**DATA RECORDS**.
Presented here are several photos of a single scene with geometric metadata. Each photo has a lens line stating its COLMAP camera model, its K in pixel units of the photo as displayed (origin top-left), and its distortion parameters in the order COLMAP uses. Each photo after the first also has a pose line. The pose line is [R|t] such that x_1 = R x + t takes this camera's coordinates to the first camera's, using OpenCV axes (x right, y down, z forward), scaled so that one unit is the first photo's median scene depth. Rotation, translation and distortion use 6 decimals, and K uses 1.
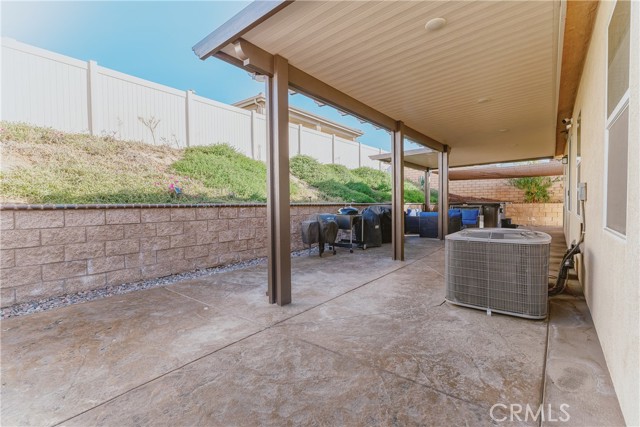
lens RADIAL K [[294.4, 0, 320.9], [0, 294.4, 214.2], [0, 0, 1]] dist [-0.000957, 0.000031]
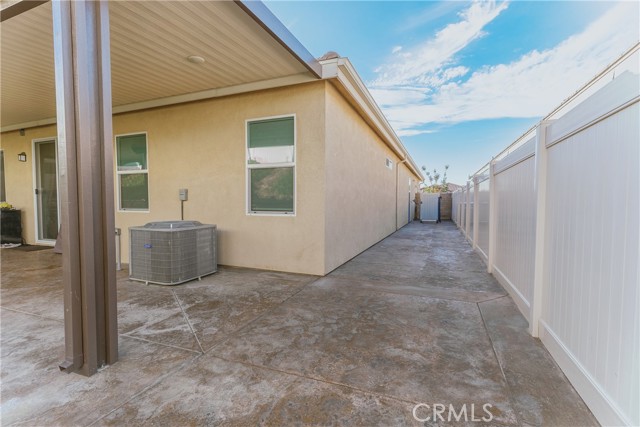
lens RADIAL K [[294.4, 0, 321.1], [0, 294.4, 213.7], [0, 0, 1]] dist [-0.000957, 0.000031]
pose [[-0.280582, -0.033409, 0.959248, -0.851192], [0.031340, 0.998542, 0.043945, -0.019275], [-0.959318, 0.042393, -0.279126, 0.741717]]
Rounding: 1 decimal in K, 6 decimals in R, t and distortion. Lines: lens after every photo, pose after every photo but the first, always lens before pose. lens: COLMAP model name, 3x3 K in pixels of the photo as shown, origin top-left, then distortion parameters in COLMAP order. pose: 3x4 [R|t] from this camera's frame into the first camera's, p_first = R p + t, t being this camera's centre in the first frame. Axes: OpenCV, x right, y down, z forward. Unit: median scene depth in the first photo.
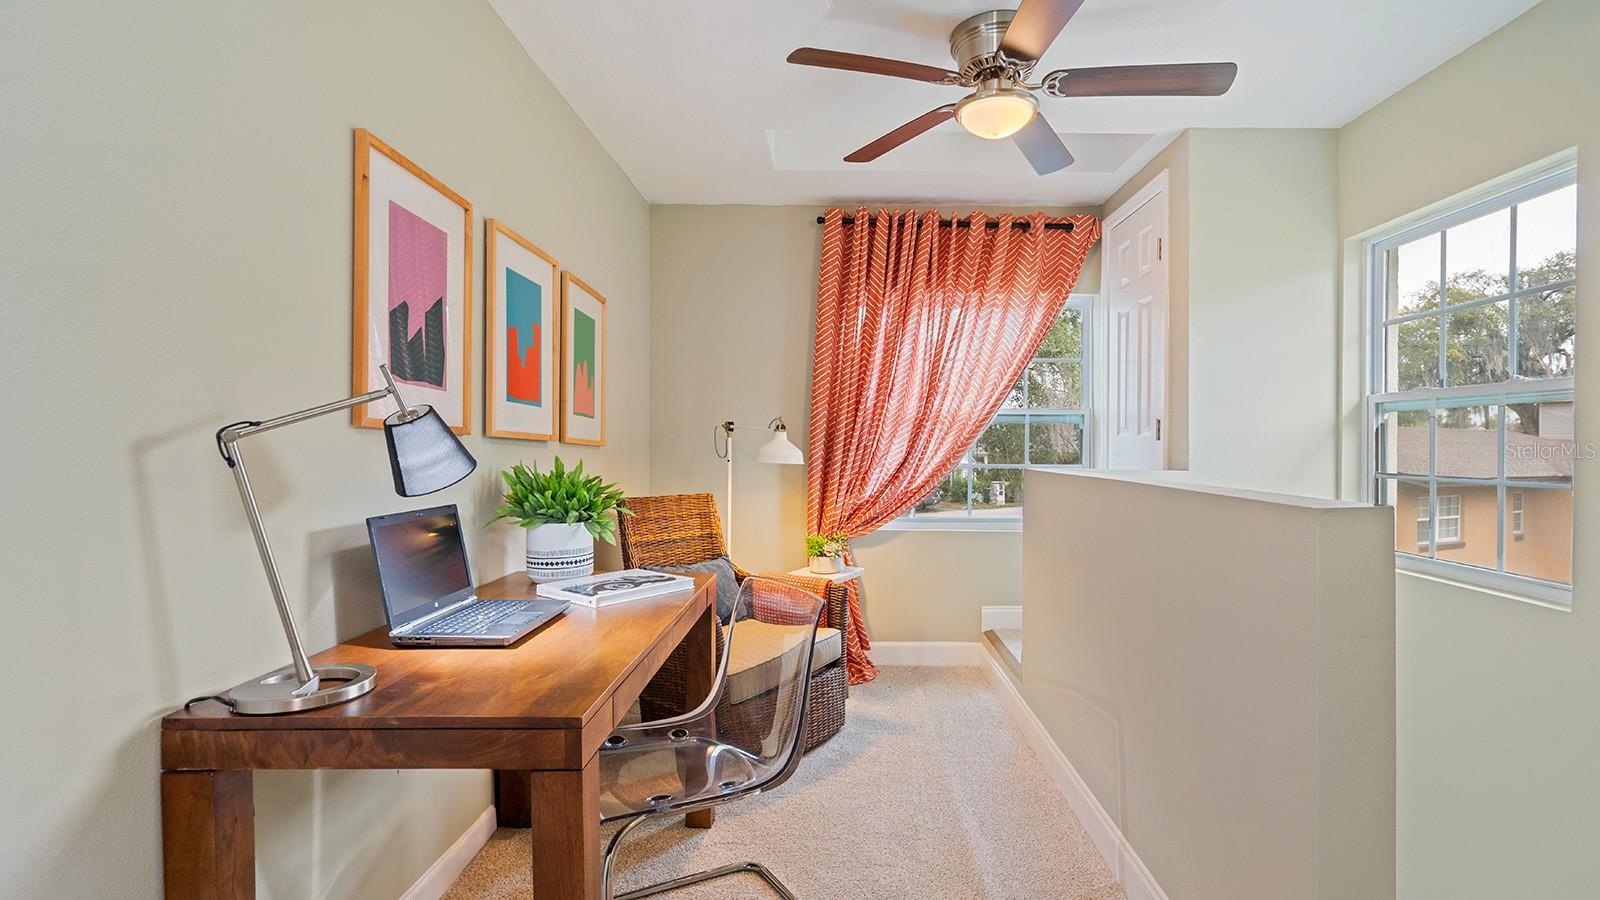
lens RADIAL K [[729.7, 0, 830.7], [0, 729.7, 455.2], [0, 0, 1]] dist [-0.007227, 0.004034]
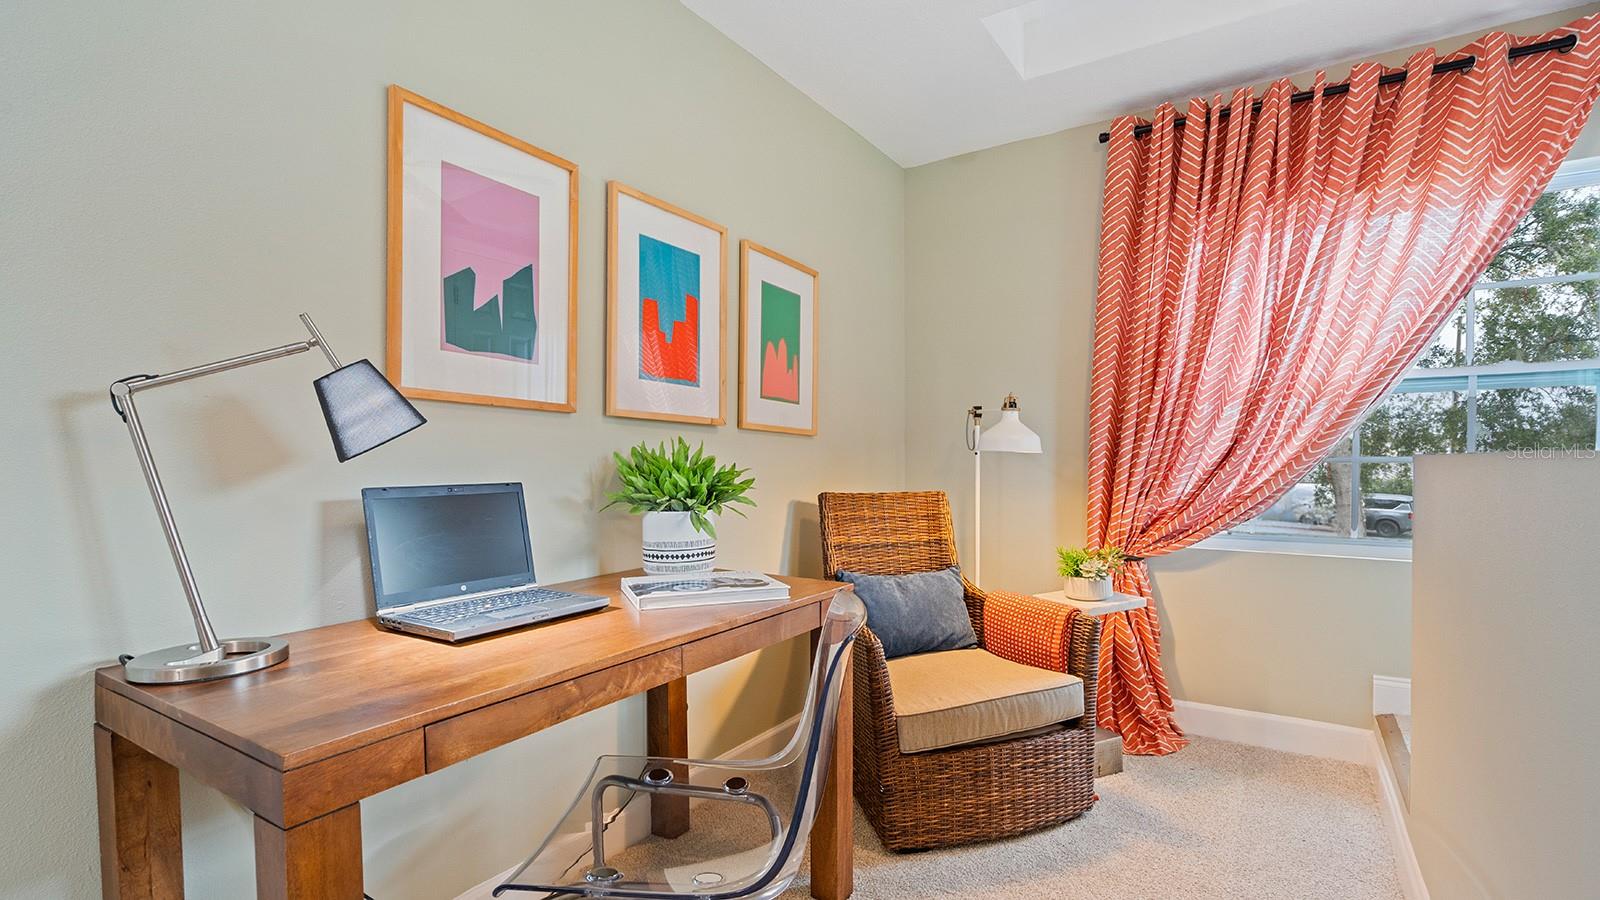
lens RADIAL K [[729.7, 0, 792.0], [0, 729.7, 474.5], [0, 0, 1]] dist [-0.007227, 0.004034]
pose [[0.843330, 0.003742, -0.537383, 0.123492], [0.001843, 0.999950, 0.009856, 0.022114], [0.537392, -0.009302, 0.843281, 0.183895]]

**REQUIRED WORK**. Can you restate all the records above word for word while dropping the pictures?

**THE COMPLETED TASK**.
Presented here are several photos of a single scene with geometric metadata. Each photo has a lens line stating its COLMAP camera model, its K in pixel units of the photo as displayed (origin top-left), and its distortion parameters in the order COLMAP uses. Each photo after the first also has a pose line. The pose line is [R|t] such that x_1 = R x + t takes this camera's coordinates to the first camera's, using OpenCV axes (x right, y down, z forward), scaled so that one unit is the first photo's median scene depth. Rotation, translation and distortion use 6 decimals, and K uses 1.
lens RADIAL K [[294.4, 0, 320.9], [0, 294.4, 214.2], [0, 0, 1]] dist [-0.000957, 0.000031]
lens RADIAL K [[294.4, 0, 321.1], [0, 294.4, 213.7], [0, 0, 1]] dist [-0.000957, 0.000031]
pose [[-0.280582, -0.033409, 0.959248, -0.851192], [0.031340, 0.998542, 0.043945, -0.019275], [-0.959318, 0.042393, -0.279126, 0.741717]]
Rounding: 1 decimal in K, 6 decimals in R, t and distortion. Lines: lens after every photo, pose after every photo but the first, always lens before pose. lens: COLMAP model name, 3x3 K in pixels of the photo as shown, origin top-left, then distortion parameters in COLMAP order. pose: 3x4 [R|t] from this camera's frame into the first camera's, p_first = R p + t, t being this camera's centre in the first frame. Axes: OpenCV, x right, y down, z forward. Unit: median scene depth in the first photo.
lens RADIAL K [[729.7, 0, 830.7], [0, 729.7, 455.2], [0, 0, 1]] dist [-0.007227, 0.004034]
lens RADIAL K [[729.7, 0, 792.0], [0, 729.7, 474.5], [0, 0, 1]] dist [-0.007227, 0.004034]
pose [[0.843330, 0.003742, -0.537383, 0.123492], [0.001843, 0.999950, 0.009856, 0.022114], [0.537392, -0.009302, 0.843281, 0.183895]]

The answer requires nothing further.